Messieurs, je suis heureuse de répondre à vos appels concernant la ménopause, mais il est temps que vous preniez les choses en main

Mon ami Paul a fait irruption, armé d’une bouteille de rosé et d’une question. Étais-je ménopausée ?

Sweet Betty White dans un canot à trois, oui. Cette rivière Styx a été traversée. Le cœur battant à 3 heures du matin, les pensées meurtrières et la sentimentalité imprévisible sont terminées, sur le papier en tout cas.

Sommes-nous prêts à avoir des conversations difficiles ? Crédit: iStock

Fantastique, dit Paul. Vous avez besoin d’être un entraîneur de ménopause pour un compagnon. Parlez-lui de ce que vous savez. Je vais l’appeler maintenant, le mettre sur haut-parleur.

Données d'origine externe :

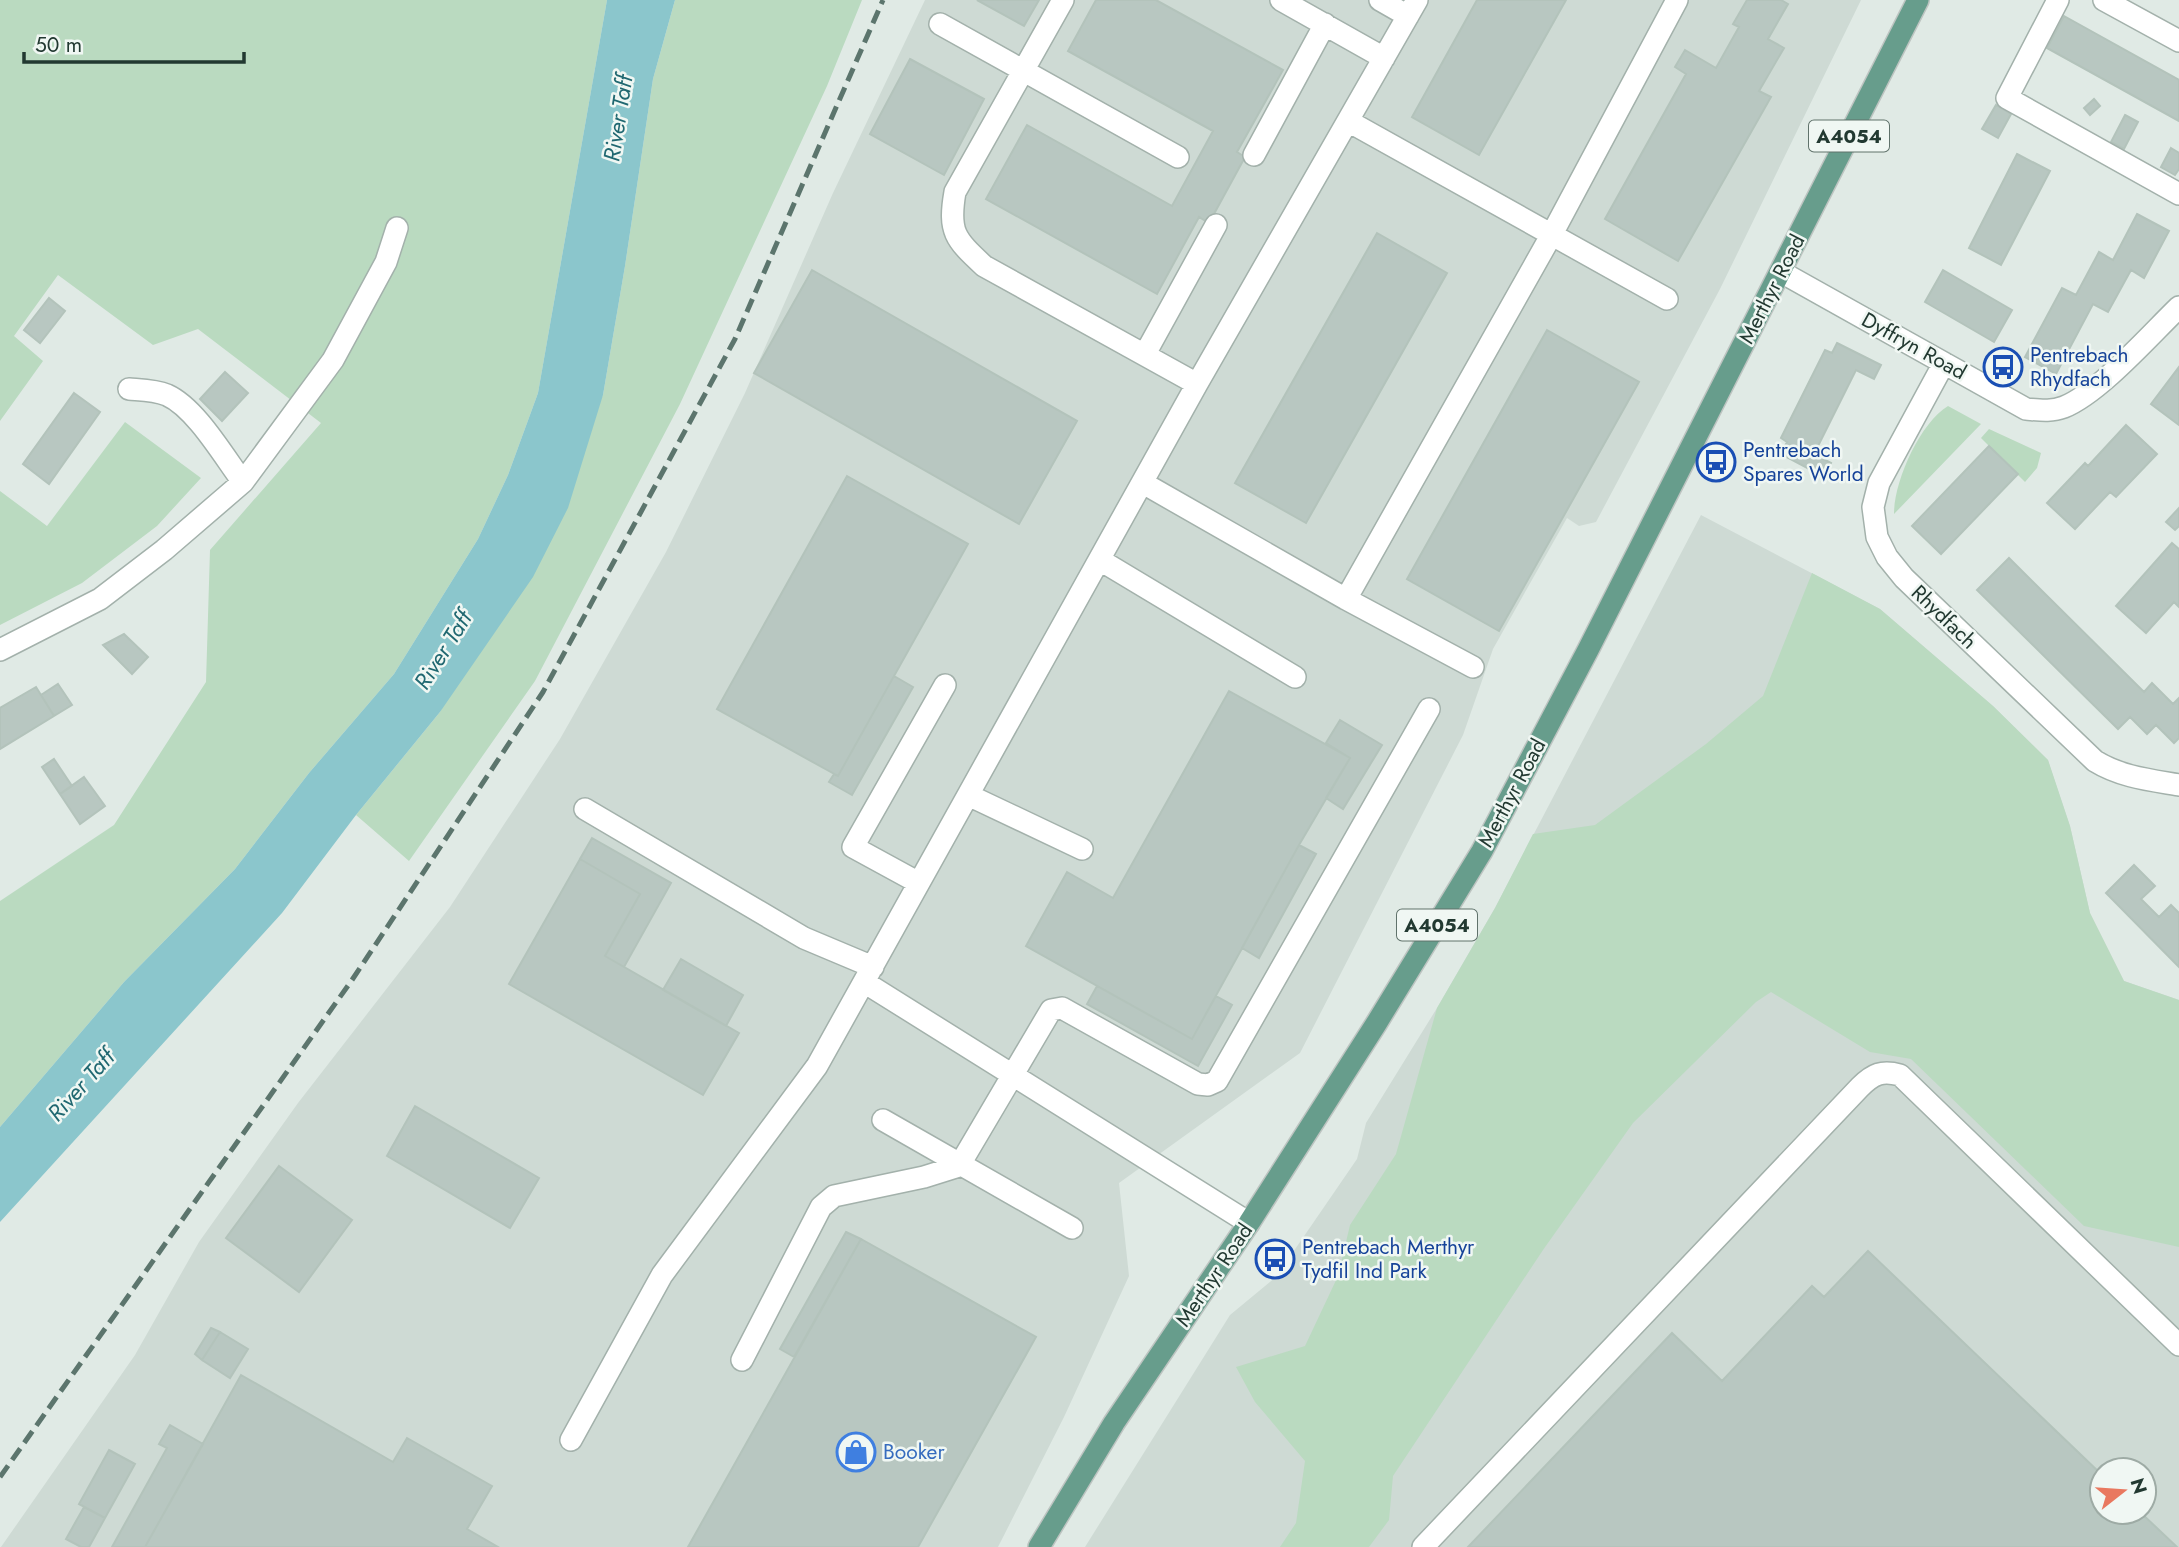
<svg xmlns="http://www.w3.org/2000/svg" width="2179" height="1547" viewBox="0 0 2179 1547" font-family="Jost,sans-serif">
<rect width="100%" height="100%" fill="#e0eae5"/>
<path fill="#cedad4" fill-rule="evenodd" d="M925,0H1861L1720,289L1596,522L1579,526L1567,518L1493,649L1463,735L1300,1053L1119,1183L1129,1276L1064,1417L998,1547H1L135,1355L199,1242L298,1103L450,907L560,739L666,552L745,393L833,193Z
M1701,515L1880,609L1993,706L2048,760L2070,826L2090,913L2124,981L2179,1000V1547H1085L1230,1315L1276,1277L1357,1159L1366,1123L1437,1008L1495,908ZM2102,1470H2144V1512H2102Z"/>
<path fill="#badac0" d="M0,0H607L538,393L508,475L478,539L394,674L309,773L235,869L124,982L0,1127V901L114,825L206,682L210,550L321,423L198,329L153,345L58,275L14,336L43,361L0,421Z
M675,0H862L827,86L680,404L535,681L409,861L356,815L440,712L603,395L625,266L653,79Z
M1948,406L1981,424L1894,514C1894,481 1920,423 1948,406Z
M125,422L201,478L157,526L82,583L0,625V491L47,526Z
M1989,429L2041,453L2037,468L2025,482L1981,438Z
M1812,573L1880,609L1993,706L2048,760L2070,826L2090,913L2124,981L2179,1000V1247L2084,1226L1911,1059L1870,1052L1771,992L1756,1002L1633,1123L1543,1250L1393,1476L1389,1520L1369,1547H1280L1296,1523L1305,1461L1255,1402L1236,1367L1305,1346L1338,1276L1350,1225L1396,1154L1437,1008L1495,908L1533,834L1595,825L1706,744L1763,696Z"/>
<path fill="#8bc6cc" d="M607,0H675L653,79L625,266L603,395L568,508L533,577L440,712L356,815L282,913L0,1222V1127L124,982L235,869L309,773L394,674L478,539L508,475L538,393Z"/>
<path fill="#b8c7c1" stroke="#b3c3bb" stroke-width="2" d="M977,0H1039L1024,26Z
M1096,0H1156L1283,70L1237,152L1245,157L1209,223L1199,217L1157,294L986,199L1027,125L1172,206L1213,131L1068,51Z
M1477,0H1566L1479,155L1412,117Z
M1747,0H1781L1788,4L1768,39L1784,48L1759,91L1771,97L1678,261L1605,219L1686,74L1675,67L1685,50L1716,68L1739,27L1733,24Z
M2064,16L2179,80V121L2047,48Z
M910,59L984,99L944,175L870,134Z
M2094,99L2100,106L2090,115L2084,108Z
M1996,105L2011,114L1998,138L1982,129Z
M2125,115L2138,122L2124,149L2111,142Z
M2171,148L2179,153V169L2175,175L2161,167Z
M2017,154L2050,171L2001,265L1969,248Z
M2137,214L2169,231L2144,278L2131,270L2108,312L2093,304L2056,374L2025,357L2062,288L2076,295L2099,252L2113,260Z
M1377,233L1447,273L1306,523L1235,483Z
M812,270L1077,421L1019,524L754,373Z
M1943,270L2012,310L1994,342L1925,302Z
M49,298L65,311L40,343L24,330Z
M1547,330L1639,382L1499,631L1407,579Z
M1837,343L1881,365L1874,379L1856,370L1814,454L1831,463L1824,477L1781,454L1787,442L1781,438L1825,350L1832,353Z
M2179,367V425L2151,404Z
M225,372L248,393L222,421L200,399Z
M74,393L100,412L49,484L23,464Z
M2126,425L2157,454L2116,497L2110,492L2075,529L2047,503L2085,463L2088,466Z
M1989,446L2018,474L1941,554L1912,526Z
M847,476L968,544L838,776L717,709Z
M2179,508V526L2175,530L2166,522Z
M2172,543L2179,549V607L2174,602L2146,633L2116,606Z
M2009,558L2144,692L2152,683L2173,704L2179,698V738L2174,743L2156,725L2147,734L2130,717L2118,729L1977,590Z
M124,634L148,657L132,674L103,645Z
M894,676L913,687L852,795L829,782L834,774L838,776Z
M58,684L72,705L54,716L41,695Z
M36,687L54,716L0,749V708Z
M1229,691L1350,758L1299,845L1192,1039L1026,946L1067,872L1113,898Z
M1340,720L1382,745L1343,809L1326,798L1350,758L1326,743Z
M54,759L72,786L60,794L42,767Z
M84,777L105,806L80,824L60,794Z
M592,838L671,883L624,967L605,956L640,894L580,859Z
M1299,845L1316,854L1259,958L1242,948Z
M580,859L640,894L605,956L739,1033L703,1095L509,984Z
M2134,865L2155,886L2141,899L2159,917L2171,905L2179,913V967L2106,893Z
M681,959L743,995L726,1026L663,990Z
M1097,986L1192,1039L1216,996L1232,1005L1198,1066L1087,1004Z
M415,1106L539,1178L510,1228L387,1156Z
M279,1166L352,1220L299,1292L226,1238Z
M846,1232L861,1239L794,1357L780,1349Z
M861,1239L1036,1337L918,1547H688Z
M1868,1251L2102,1475V1512H2140L2177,1547H1468L1672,1333L1722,1381L1812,1286L1824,1297Z
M211,1328L220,1332L202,1360L195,1354Z
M220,1332L248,1349L230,1378L202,1360Z
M241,1375L393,1462L407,1438L492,1486L467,1529L498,1547H145Z
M170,1425L203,1444L145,1547H112L167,1448L159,1444Z
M109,1450L135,1464L105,1518L79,1504Z
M84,1507L105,1518L89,1547H81L66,1539Z"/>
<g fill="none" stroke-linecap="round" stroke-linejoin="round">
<defs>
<path id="minor" d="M1063,0L955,192C948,232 955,239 984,266L1197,384
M1281,0L1384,58
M1380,0L1408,16
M2058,0L2007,98L2179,194
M2104,0L2179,41
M940,24L1178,157
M1348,121L1667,299
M1254,155L1325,24
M1781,272L2026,409C2039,410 2051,412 2064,407C2099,393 2150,335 2179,307
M1145,354L1216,225
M1944,363L1879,483L1873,507L1877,537L1887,557L1904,578L2095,761C2121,777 2150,780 2179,785
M129,389C141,390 155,390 167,395C196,408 224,457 243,482
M1143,483L1346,599L1473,667
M1100,560L1295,677
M1346,599L1552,234L1677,0
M0,650L100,599L164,550L243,482L333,360L386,262L397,228
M968,795L1082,849
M585,809L804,938L873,967
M919,883L853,847L945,685
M864,982L1249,1223
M883,1120L1072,1228
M742,1360L821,1207L834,1196L924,1177L959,1166L1051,1010L1062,1008L1198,1084L1208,1085L1217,1081L1429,709
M571,1440L662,1275L817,1066L1197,384L1417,0
M1423,1547L1860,1087C1873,1074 1882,1070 1900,1075L2179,1345"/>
<path id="major" d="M1039,1547L1114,1423L1249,1223L1376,1024L1482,851L1588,650L1918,0"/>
</defs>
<use href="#minor" stroke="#a3b1ab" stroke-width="24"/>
<use href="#major" stroke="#bdc4c1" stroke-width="24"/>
<use href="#minor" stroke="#fff" stroke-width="21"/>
<use href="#major" stroke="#679d8c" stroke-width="21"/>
<path stroke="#5c756d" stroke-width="5" stroke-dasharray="14 7" stroke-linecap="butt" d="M0,1477L352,980L543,692L735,339L883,0"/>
</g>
<defs>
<symbol id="bus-ring" viewBox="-11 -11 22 22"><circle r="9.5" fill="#f0f7f3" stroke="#1a4fb4" stroke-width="1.5"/><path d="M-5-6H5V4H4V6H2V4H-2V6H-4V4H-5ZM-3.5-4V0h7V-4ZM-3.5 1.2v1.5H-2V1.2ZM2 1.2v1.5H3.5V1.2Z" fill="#1a4fb4"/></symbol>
<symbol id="shop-ring" viewBox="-11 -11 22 22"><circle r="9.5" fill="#f0f7f3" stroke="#3f7fe0" stroke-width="1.5"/><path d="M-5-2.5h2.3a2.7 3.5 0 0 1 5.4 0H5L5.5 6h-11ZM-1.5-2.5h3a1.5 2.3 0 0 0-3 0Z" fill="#3f7fe0"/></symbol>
</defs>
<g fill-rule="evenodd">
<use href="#bus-ring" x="1981" y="345" width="44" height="44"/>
<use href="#bus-ring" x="1694" y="440" width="44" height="44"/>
<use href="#bus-ring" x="1253" y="1237" width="44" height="44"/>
<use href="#shop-ring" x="834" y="1430" width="44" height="44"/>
</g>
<g text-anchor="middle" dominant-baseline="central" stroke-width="5" stroke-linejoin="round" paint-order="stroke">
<g fill="#f0f7f3" stroke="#60726b" stroke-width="2">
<rect x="1809" y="120.5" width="80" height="31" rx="5"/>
<rect x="1397" y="909.5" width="80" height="31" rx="5"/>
</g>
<g font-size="19" font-weight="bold" fill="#223931">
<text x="1849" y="136">A4054</text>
<text x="1437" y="925">A4054</text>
</g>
<g font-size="21" fill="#223931" stroke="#f0f7f3">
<text transform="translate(1772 289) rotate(-63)">Merthyr Road</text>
<text transform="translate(1914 346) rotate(29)">Dyffryn Road</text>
<text transform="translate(1944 617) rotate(44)">Rhydfach</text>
<text transform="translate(1512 793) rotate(-62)">Merthyr Road</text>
<text transform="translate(1214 1275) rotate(-56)">Merthyr Road</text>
</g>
<g font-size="21" fill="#164399" stroke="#f0f7f3" text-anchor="start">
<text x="2030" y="355">Pentrebach<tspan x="2030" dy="24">Rhydfach</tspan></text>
<text x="1743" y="450">Pentrebach<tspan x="1743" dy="24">Spares World</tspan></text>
<text x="1302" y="1247">Pentrebach Merthyr<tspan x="1302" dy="24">Tydfil Ind Park</tspan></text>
</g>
<g font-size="21" fill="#366cbe" stroke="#f0f7f3" text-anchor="start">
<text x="883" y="1452">Booker</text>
</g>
<g font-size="23" font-style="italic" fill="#206871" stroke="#f0f7f3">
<text transform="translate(618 118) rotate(-81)">River Taff</text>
<text transform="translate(443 650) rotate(-58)">River Taff</text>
<text transform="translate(81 1085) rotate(-48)">River Taff</text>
</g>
</g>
<g transform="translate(2123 1491) rotate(73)"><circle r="33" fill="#f0f7f3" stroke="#9eaba5" stroke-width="2"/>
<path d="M0-5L12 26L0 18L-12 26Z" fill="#e9785f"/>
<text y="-10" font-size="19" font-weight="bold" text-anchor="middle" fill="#223931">N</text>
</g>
<path d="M24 52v10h220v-10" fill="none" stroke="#223931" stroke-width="3.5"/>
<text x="35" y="52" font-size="21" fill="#223931" stroke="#f0f7f3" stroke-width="5" paint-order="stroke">50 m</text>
</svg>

Pendant l’heure qui a suivi, un inconnu m’a grillé sur les émotions de la quarantaine, les attentes, les ballonnements, la libido. Eh bien, étranger pas étranger. Il s’est avéré être un chanteur australien qui est toujours en haut de notre rotation de playlist d’été. Espérons qu’il y ait un succès à écrire sur les maisons sans tampon.

De toute façon. La mission de mon célèbre Padawan consistant à trouver une femme avec qui parler du Changement était encourageante. Sa partenaire est embourbée dans les sables mouvants de la péri-ménopause et, même s’il ne connaîtra ni ne comprendra jamais ce qu’elle traverse, il veut être un ailier actif plutôt qu’un spectateur confus.

Google n’a pas pu lui donner ce qu’il cherchait : les connaissances d’initiés d’un ancien stager. Il connaissait son affaire (« HRT – oui ou non? Dois-je ignorer les sautes d’humeur ou est-ce que ça a l’air de ne pas m’en soucier? ») Et nous avons passé en revue des trucs et astuces qui m’ont aidé, moi et mon mariage, à survivre à tout le cirque.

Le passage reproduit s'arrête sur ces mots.